- Born: 1876 Hyattsville, Maryland, US
- Occupations: Lawyer, real estate agent, civil rights activist
- Father: Henry V. Plummer

= H. Vinton Plummer =

American lawyer

Henry Vinton Plummer, Jr. (born 1876) was an American lawyer, real estate agent, civil rights activist, and black nationalist. In the 1920s, he became involved in Marcus Garvey's Universal Negro Improvement Association and African Communities League (UNIA), leading the organizations publicity and propaganda wings, Garvey's secret service, and its militia.

==Early life and family==
Henry Vinton Plummer, Jr. was born in 1876 in Hyattsville, Maryland to Henry V. Plummer, a Baptist minister and future Army chaplain. Plummer's father was stationed at forts in the Western United States from 1884 to 1894, and Plummer attended schools in or near these forts. He attended high school in Wyoming, where he was valedictorian of his class, in which he was the lone black student, graduating in 1889. He enrolled at the University of Nebraska from 1897–1900 and afterwards was admitted to the bar in Omaha.

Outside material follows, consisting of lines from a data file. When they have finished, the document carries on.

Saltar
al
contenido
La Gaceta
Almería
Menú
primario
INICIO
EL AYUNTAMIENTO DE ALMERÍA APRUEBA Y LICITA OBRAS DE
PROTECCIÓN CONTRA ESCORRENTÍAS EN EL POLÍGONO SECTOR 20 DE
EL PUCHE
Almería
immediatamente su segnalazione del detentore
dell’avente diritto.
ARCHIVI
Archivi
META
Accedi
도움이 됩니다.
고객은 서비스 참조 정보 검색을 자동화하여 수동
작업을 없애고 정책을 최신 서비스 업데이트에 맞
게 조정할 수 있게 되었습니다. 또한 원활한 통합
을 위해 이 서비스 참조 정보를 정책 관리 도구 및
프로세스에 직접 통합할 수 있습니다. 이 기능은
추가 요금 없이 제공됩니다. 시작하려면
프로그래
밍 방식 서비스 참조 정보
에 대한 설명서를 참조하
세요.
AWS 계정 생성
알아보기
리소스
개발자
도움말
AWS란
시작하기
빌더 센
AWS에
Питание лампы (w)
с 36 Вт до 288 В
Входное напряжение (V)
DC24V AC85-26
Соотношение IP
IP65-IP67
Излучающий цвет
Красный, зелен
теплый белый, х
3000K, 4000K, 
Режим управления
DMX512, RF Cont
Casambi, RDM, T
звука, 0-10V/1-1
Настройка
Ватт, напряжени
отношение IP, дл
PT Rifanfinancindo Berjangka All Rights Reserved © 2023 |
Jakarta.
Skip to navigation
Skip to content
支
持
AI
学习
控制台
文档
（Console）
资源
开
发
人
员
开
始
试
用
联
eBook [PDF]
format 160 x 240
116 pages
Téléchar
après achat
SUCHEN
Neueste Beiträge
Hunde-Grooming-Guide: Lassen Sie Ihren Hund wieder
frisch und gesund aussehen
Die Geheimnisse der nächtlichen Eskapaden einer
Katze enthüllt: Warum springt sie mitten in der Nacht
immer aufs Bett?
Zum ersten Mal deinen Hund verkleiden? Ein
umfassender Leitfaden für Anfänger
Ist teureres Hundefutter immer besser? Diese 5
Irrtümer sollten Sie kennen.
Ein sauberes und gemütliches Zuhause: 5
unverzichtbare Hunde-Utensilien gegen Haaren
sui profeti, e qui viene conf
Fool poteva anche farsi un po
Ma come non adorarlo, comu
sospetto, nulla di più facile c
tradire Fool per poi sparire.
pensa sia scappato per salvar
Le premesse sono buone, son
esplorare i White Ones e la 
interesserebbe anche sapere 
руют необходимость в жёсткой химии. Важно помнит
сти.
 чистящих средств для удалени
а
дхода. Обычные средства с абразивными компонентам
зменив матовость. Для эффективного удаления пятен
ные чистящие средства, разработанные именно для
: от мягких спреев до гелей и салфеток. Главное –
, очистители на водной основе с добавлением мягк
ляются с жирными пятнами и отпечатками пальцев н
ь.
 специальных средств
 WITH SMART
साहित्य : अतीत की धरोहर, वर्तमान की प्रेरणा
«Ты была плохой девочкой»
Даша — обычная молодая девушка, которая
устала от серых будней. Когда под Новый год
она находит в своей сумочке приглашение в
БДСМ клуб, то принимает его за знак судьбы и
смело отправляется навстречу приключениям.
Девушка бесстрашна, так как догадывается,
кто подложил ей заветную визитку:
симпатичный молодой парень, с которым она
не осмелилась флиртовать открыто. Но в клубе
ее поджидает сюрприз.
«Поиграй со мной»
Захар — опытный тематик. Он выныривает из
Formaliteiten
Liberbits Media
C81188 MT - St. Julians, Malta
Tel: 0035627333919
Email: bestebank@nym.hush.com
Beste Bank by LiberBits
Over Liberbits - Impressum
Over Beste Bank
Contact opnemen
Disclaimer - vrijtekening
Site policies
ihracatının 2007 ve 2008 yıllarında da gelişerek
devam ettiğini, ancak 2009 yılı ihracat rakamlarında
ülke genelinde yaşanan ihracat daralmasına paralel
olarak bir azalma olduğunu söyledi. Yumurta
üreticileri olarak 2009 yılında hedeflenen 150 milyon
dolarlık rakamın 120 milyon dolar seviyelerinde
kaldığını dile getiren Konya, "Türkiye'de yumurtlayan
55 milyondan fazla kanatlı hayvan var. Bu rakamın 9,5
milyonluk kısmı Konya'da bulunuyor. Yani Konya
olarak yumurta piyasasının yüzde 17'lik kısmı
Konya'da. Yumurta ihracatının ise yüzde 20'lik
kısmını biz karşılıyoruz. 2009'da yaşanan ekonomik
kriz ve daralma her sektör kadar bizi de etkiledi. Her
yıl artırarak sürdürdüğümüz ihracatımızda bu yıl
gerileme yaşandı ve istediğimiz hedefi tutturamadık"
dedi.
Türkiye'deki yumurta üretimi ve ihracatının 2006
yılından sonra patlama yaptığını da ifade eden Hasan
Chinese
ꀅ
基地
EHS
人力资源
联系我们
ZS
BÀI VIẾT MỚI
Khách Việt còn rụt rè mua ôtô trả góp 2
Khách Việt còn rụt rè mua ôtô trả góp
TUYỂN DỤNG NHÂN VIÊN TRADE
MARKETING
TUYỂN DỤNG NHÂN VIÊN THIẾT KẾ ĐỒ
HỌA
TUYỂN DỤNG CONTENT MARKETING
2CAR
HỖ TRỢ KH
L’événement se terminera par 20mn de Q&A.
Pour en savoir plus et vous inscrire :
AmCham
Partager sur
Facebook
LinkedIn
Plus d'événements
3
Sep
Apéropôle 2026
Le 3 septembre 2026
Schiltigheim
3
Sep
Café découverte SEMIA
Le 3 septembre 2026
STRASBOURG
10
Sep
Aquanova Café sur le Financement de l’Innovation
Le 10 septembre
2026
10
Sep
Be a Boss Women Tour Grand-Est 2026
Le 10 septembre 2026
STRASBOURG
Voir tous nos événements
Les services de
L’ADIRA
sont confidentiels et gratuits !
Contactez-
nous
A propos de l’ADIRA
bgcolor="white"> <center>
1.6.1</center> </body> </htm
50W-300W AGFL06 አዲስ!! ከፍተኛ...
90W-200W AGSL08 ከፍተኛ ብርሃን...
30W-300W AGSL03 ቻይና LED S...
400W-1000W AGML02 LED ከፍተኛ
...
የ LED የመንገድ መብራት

Plummer's wife, Zora B. Rucker graduated from the Armour Institute in Chicago in about 1905 and worked as a lecturer in home economics, often traveling throughout the country.

==Career==
Living in Omaha, Plummer became involved in law, real estate, and local politics. In 1907, Plummer worked with saloon-keeper Ole Jackson to oppose a bill in the state legislature which would restrict tipping as being unfair to service workers. In 1908, Plummer held the position of tax clerk in the county clerk's office and spoke out against removal of black officers in favor of white ones to lead black fire companies.

In September 1908, Plummer was an Omaha delegate to the convention of the National Republican League in Cincinnati, Ohio. That fall, he ran as a Republican candidate for the Nebraska Legislature. He was favored in the race but lost. In December 1908, Plummer supported the candidacy of fellow Omahan John Grant Pegg for president of the Interstate Literary Association in Kansas City.

In February 1910, Plummer was given ten dollars to either pay bail or otherwise help get a woman get out of jail. He did not succeed, and the person who gave Plummer the money would not accept its return, instead suing Plummer. The judge in that case, Police Judge Crawford, argued that Plummer was trying to cheat and swindle. Plummer claimed that there was a conspiracy to injure his reputation. In May, Plummer was given another ten dollars by another client seeking to help in a real estate deal. Plummer again was unsuccessful in securing the deal and the client would not take the money back, and again Plummer was sued. Judge Crawford was again in charge of the proceedings and Plummer was found guilty, barred from law, and fined $25 and jailed for several hours.

==Washington, D.C.==
Later in 1910, he moved to Washington, D.C., where he established a real estate business. He became involved in progressive politics and he was the assistant sergeant at arms at the 1912 Progressive party national convention. He also continued legal work. In 1914, Plummer was an assistant for attorney John E. Collins in a trial before Judge Daniel Thew Wright. Later, Wright was at that time the subject of congressional investigation, and Plummer spoke before the committee against Wright.

In late 1915, Plummer was again in trouble with the law, and was sentenced to 30 days for using fake checks. In early 1916, he was indicted along with Thomas F. Karr on embezzlement charges.

==UNIA==
He became involved in Marcus Garvey's Universal Negro Improvement Association and African Communities League (UNIA). Plummer was a founding member of the Newport News, Virginia UNIA and was first vice president of the branch from 1918–1920. He became the head of the Black Star Line bureau of Publicity and Propaganda and the chief of Marcus Garvey's secret service staff. He also was a leader in its African Legion. In 1920, he helped rewrite US Army drill regulations for use by the militia and led drills for the group. He moved to New York City in the early 1920s and in March 1921 was a member of the UNIA delegation that welcomed Liberian president Charles D. B. King. He also was a New York delegate to the 1920, 1922, and 1924 UNIA conventions.

Plummer continued to have legal and personal troubles, and served time in prison in the early 1920s. In March 1923, Plummer and Garvey's secretary, Amy Lamos, had a serious disagreement and Plummer threatened to leave the UNIA, but remained. At the August 1924 UNIA convention, Garvey stood by Plummer against charges that Plummer had been disloyal during his periods in prison.

==Bibliography==
- Bair, Barbara, and Robert A. Hill. Marcus Garvey, Life and Lessons: A Centennial Companion to the Marcus Garvey and Universal Negro Improvement Association Papers. University of California Press, 1988. p419-420
- Harold, Claudrena N. The Rise and Fall of the Garvey Movement in the Urban South, 1918–1942. Routledge, 2014.
- Hill, Robert A., and Marcus Garvey. The Marcus Garvey and Universal Negro Improvement Association Papers, Vol. IX: Africa for the Africans June 1921 – December 1922. Vol. 9. Univ of California Press, 1995.